Es war nicht unbedingt zu erwarten, dass die zweite Mannschaft des USC Münster gegen den Spitzenreiter Zählbares mitnehmen würde. Insofern warf die 0:3-Heimniederlage am Rhein niemanden um.

Von Jürgen Beckgerd
Hanna Orthmann 
Hanna Orthmann  Foto: pp

„Ich bin recht zufrieden, und das bin ich normalerweise nie, wenn wir verlieren“, sagte Christian Wolf nach der 0:3 (20:25, 20:25, 15:25)-Niederlage der USC-Zweiten bei Spitzenreiter Bayer Leverkusen.

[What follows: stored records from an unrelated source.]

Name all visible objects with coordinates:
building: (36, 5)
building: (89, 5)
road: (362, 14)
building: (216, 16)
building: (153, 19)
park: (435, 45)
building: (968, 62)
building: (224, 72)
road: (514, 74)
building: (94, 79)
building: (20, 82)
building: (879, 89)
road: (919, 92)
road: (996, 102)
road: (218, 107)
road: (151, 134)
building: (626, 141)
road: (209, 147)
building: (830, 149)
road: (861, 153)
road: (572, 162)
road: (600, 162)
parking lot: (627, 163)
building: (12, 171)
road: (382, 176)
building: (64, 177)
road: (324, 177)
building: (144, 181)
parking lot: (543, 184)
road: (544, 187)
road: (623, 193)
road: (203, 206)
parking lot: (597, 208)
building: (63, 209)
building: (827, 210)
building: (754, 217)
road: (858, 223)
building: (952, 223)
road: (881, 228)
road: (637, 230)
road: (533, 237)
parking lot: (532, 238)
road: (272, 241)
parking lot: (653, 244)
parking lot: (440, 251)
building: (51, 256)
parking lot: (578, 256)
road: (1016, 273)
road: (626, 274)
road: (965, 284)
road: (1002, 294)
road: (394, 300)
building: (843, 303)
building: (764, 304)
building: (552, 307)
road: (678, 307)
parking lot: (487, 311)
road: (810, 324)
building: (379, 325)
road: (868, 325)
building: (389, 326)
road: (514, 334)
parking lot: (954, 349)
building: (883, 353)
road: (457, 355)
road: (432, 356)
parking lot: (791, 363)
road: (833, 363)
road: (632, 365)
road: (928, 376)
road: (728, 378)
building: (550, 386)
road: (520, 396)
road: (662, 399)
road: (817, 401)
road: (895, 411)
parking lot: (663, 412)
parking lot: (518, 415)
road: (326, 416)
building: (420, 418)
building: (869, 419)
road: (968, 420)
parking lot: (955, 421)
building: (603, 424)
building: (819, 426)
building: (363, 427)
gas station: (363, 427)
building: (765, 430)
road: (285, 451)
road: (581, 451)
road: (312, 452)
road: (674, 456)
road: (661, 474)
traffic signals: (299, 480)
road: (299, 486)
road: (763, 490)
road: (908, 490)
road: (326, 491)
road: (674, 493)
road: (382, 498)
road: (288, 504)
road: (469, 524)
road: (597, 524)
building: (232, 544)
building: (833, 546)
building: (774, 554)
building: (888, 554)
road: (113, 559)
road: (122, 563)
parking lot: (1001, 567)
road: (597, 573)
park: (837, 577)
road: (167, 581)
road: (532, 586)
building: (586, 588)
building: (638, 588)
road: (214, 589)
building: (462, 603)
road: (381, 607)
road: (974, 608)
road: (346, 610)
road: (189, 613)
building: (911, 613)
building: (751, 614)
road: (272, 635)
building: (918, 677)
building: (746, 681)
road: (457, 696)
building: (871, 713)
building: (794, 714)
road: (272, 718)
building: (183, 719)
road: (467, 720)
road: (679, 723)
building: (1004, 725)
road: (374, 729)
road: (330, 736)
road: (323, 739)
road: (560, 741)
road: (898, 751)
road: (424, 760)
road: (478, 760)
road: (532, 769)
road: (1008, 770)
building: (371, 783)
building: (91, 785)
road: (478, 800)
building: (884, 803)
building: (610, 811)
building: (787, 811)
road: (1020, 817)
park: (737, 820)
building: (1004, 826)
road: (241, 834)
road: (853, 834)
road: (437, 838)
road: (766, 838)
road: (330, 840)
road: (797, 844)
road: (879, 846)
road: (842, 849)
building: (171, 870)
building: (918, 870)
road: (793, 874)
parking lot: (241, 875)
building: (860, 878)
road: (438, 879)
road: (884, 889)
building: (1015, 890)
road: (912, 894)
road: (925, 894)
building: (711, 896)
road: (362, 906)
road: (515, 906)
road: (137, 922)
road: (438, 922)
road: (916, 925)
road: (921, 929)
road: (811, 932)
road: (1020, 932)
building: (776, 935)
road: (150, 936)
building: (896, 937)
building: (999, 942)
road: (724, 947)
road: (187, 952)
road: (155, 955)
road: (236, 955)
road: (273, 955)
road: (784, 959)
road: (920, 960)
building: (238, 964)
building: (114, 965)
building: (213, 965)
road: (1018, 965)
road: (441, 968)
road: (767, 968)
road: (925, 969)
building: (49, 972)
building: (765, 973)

In der Tat hatten sich die münsterischen Zweitliga-Volleyballerinnen prächtig gewehrt gegen eine dominierende und sehr variabel aufgestellte Gastgeber-Mannschaft. In der traf man mit Cinja Tillmann, Anna Hoja und Teresa Mersmann auf alte Bekannte vom USC, die allerdings kein Nachsehen hatten und mithalfen, ihrem alten Verein die Grenzen aufzuzeigen.

Der USC wehrte sich, spielte mit, konnte Spaß entwickeln, obwohl Bayer recht souverän agierte. „Im Prinzip war klar, dass hier nichts zu holen sein würde“, betonte Wolf. Dass er dennoch recht zufrieden dreinblickte, lag auch an der Folgsamkeit seiner Mannschaft. Die hatte nach einer derben Klatsche im Testspiel gegen Liga-Konkurrent Oyte am Donnerstag Besserung gelobt – und auch bewiesen. Trotzdem war nach 78 Minuten Schluss – Hanna Orthmann (USC) und Julia Lambertz (Bayer) wurden als beste Spielerinnen ausgezeichnet.